=== Your goal ===
Work through the entries below and show every line in which "brown" is found.

=== Task inputs ===
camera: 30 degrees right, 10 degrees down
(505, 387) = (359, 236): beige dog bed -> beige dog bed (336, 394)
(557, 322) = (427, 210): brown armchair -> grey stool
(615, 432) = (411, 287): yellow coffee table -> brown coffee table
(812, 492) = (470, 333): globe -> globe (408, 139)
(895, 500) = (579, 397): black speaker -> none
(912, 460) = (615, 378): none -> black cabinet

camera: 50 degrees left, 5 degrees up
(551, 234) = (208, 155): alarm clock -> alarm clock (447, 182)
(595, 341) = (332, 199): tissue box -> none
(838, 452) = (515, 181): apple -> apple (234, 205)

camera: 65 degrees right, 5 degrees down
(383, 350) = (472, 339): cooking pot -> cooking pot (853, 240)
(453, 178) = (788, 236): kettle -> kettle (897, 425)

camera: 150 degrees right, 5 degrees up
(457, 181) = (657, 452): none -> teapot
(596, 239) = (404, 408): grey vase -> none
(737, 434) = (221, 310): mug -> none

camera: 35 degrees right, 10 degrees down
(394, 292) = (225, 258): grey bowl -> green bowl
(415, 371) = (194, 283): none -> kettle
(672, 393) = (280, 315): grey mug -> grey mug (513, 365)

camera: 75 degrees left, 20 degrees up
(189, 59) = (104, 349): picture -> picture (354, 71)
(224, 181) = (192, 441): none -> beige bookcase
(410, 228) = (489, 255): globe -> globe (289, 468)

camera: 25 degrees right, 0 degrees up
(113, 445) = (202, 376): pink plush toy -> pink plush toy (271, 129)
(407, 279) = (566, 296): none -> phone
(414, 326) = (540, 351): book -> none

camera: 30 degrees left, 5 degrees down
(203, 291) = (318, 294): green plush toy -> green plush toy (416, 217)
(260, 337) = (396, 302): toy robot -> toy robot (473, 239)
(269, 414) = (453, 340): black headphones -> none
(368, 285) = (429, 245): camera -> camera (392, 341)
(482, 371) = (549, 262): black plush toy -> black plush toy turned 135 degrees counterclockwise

=== Exercise response ===
(557, 322) = (427, 210): brown armchair -> grey stool
(615, 432) = (411, 287): yellow coffee table -> brown coffee table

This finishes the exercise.